Aim of the exercise:
Each record beneath this line is to be copied exactly.

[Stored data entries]
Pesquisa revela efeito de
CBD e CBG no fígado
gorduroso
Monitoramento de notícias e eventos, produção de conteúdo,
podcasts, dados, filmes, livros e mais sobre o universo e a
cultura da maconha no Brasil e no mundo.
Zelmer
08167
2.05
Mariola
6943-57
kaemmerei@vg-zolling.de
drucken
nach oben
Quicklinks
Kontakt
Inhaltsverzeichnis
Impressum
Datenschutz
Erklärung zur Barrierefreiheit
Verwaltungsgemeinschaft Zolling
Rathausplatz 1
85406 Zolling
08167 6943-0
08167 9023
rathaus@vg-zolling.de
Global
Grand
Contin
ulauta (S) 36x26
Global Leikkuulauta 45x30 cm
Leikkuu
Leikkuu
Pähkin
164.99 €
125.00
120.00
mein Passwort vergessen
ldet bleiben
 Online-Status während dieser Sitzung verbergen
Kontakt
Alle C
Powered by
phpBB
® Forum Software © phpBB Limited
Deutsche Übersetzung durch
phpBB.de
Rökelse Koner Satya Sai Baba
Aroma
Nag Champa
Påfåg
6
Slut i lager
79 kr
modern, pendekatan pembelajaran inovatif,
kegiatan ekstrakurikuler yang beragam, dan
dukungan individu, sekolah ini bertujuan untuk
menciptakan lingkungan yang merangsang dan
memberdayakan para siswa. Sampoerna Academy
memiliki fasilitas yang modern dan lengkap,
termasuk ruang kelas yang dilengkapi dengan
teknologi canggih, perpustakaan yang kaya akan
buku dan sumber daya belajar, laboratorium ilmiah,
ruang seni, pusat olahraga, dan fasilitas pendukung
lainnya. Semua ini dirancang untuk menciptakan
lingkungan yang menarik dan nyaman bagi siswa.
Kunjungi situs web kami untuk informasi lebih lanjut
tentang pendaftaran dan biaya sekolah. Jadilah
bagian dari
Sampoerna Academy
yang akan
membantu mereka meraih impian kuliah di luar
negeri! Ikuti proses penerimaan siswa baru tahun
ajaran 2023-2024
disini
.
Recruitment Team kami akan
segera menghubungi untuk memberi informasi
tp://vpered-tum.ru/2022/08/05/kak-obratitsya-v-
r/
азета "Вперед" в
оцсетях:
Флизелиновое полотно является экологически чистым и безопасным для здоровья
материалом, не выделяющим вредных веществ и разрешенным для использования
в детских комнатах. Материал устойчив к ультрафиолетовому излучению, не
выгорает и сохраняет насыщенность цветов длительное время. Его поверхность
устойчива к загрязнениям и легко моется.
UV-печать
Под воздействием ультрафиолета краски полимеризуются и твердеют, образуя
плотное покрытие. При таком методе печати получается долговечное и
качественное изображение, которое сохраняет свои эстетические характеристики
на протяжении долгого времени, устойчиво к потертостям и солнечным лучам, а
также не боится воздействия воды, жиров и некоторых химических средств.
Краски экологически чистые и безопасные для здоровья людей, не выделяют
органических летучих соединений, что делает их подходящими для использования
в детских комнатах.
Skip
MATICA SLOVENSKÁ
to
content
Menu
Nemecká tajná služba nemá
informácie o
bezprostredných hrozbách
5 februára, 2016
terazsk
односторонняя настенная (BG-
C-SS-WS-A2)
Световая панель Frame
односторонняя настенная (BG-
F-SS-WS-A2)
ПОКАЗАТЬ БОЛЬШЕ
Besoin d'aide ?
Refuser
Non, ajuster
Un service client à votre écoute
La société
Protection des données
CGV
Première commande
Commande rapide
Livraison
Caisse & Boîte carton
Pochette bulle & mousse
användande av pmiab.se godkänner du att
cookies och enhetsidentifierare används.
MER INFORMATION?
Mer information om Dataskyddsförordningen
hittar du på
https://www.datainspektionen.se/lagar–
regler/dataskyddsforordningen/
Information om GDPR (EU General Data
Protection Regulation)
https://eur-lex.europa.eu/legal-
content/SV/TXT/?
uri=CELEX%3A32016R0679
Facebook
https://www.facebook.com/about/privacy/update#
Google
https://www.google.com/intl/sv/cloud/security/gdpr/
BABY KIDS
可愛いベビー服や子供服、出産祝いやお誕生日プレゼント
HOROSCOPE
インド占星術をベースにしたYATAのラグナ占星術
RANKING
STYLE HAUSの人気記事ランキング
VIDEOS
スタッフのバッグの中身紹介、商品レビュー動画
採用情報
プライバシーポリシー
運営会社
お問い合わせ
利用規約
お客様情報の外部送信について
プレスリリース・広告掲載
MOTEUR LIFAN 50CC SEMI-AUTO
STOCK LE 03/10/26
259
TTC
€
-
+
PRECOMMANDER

Exercise result:
Pesquisa revela efeito de
CBD e CBG no fígado
gorduroso
Monitoramento de notícias e eventos, produção de conteúdo,
podcasts, dados, filmes, livros e mais sobre o universo e a
cultura da maconha no Brasil e no mundo.
Zelmer
08167
2.05
Mariola
6943-57
kaemmerei@vg-zolling.de
drucken
nach oben
Quicklinks
Kontakt
Inhaltsverzeichnis
Impressum
Datenschutz
Erklärung zur Barrierefreiheit
Verwaltungsgemeinschaft Zolling
Rathausplatz 1
85406 Zolling
08167 6943-0
08167 9023
rathaus@vg-zolling.de
Global
Grand
Contin
ulauta (S) 36x26
Global Leikkuulauta 45x30 cm
Leikkuu
Leikkuu
Pähkin
164.99 €
125.00
120.00
mein Passwort vergessen
ldet bleiben
 Online-Status während dieser Sitzung verbergen
Kontakt
Alle C
Powered by
phpBB
® Forum Software © phpBB Limited
Deutsche Übersetzung durch
phpBB.de
Rökelse Koner Satya Sai Baba
Aroma
Nag Champa
Påfåg
6
Slut i lager
79 kr
modern, pendekatan pembelajaran inovatif,
kegiatan ekstrakurikuler yang beragam, dan
dukungan individu, sekolah ini bertujuan untuk
menciptakan lingkungan yang merangsang dan
memberdayakan para siswa. Sampoerna Academy
memiliki fasilitas yang modern dan lengkap,
termasuk ruang kelas yang dilengkapi dengan
teknologi canggih, perpustakaan yang kaya akan
buku dan sumber daya belajar, laboratorium ilmiah,
ruang seni, pusat olahraga, dan fasilitas pendukung
lainnya. Semua ini dirancang untuk menciptakan
lingkungan yang menarik dan nyaman bagi siswa.
Kunjungi situs web kami untuk informasi lebih lanjut
tentang pendaftaran dan biaya sekolah. Jadilah
bagian dari
Sampoerna Academy
yang akan
membantu mereka meraih impian kuliah di luar
negeri! Ikuti proses penerimaan siswa baru tahun
ajaran 2023-2024
disini
.
Recruitment Team kami akan
segera menghubungi untuk memberi informasi
tp://vpered-tum.ru/2022/08/05/kak-obratitsya-v-
r/
азета "Вперед" в
оцсетях:
Флизелиновое полотно является экологически чистым и безопасным для здоровья
материалом, не выделяющим вредных веществ и разрешенным для использования
в детских комнатах. Материал устойчив к ультрафиолетовому излучению, не
выгорает и сохраняет насыщенность цветов длительное время. Его поверхность
устойчива к загрязнениям и легко моется.
UV-печать
Под воздействием ультрафиолета краски полимеризуются и твердеют, образуя
плотное покрытие. При таком методе печати получается долговечное и
качественное изображение, которое сохраняет свои эстетические характеристики
на протяжении долгого времени, устойчиво к потертостям и солнечным лучам, а
также не боится воздействия воды, жиров и некоторых химических средств.
Краски экологически чистые и безопасные для здоровья людей, не выделяют
органических летучих соединений, что делает их подходящими для использования
в детских комнатах.
Skip
MATICA SLOVENSKÁ
to
content
Menu
Nemecká tajná služba nemá
informácie o
bezprostredných hrozbách
5 februára, 2016
terazsk
односторонняя настенная (BG-
C-SS-WS-A2)
Световая панель Frame
односторонняя настенная (BG-
F-SS-WS-A2)
ПОКАЗАТЬ БОЛЬШЕ
Besoin d'aide ?
Refuser
Non, ajuster
Un service client à votre écoute
La société
Protection des données
CGV
Première commande
Commande rapide
Livraison
Caisse & Boîte carton
Pochette bulle & mousse
användande av pmiab.se godkänner du att
cookies och enhetsidentifierare används.
MER INFORMATION?
Mer information om Dataskyddsförordningen
hittar du på
https://www.datainspektionen.se/lagar–
regler/dataskyddsforordningen/
Information om GDPR (EU General Data
Protection Regulation)
https://eur-lex.europa.eu/legal-
content/SV/TXT/?
uri=CELEX%3A32016R0679
Facebook
https://www.facebook.com/about/privacy/update#
Google
https://www.google.com/intl/sv/cloud/security/gdpr/
BABY KIDS
可愛いベビー服や子供服、出産祝いやお誕生日プレゼント
HOROSCOPE
インド占星術をベースにしたYATAのラグナ占星術
RANKING
STYLE HAUSの人気記事ランキング
VIDEOS
スタッフのバッグの中身紹介、商品レビュー動画
採用情報
プライバシーポリシー
運営会社
お問い合わせ
利用規約
お客様情報の外部送信について
プレスリリース・広告掲載
MOTEUR LIFAN 50CC SEMI-AUTO
STOCK LE 03/10/26
259
TTC
€
-
+
PRECOMMANDER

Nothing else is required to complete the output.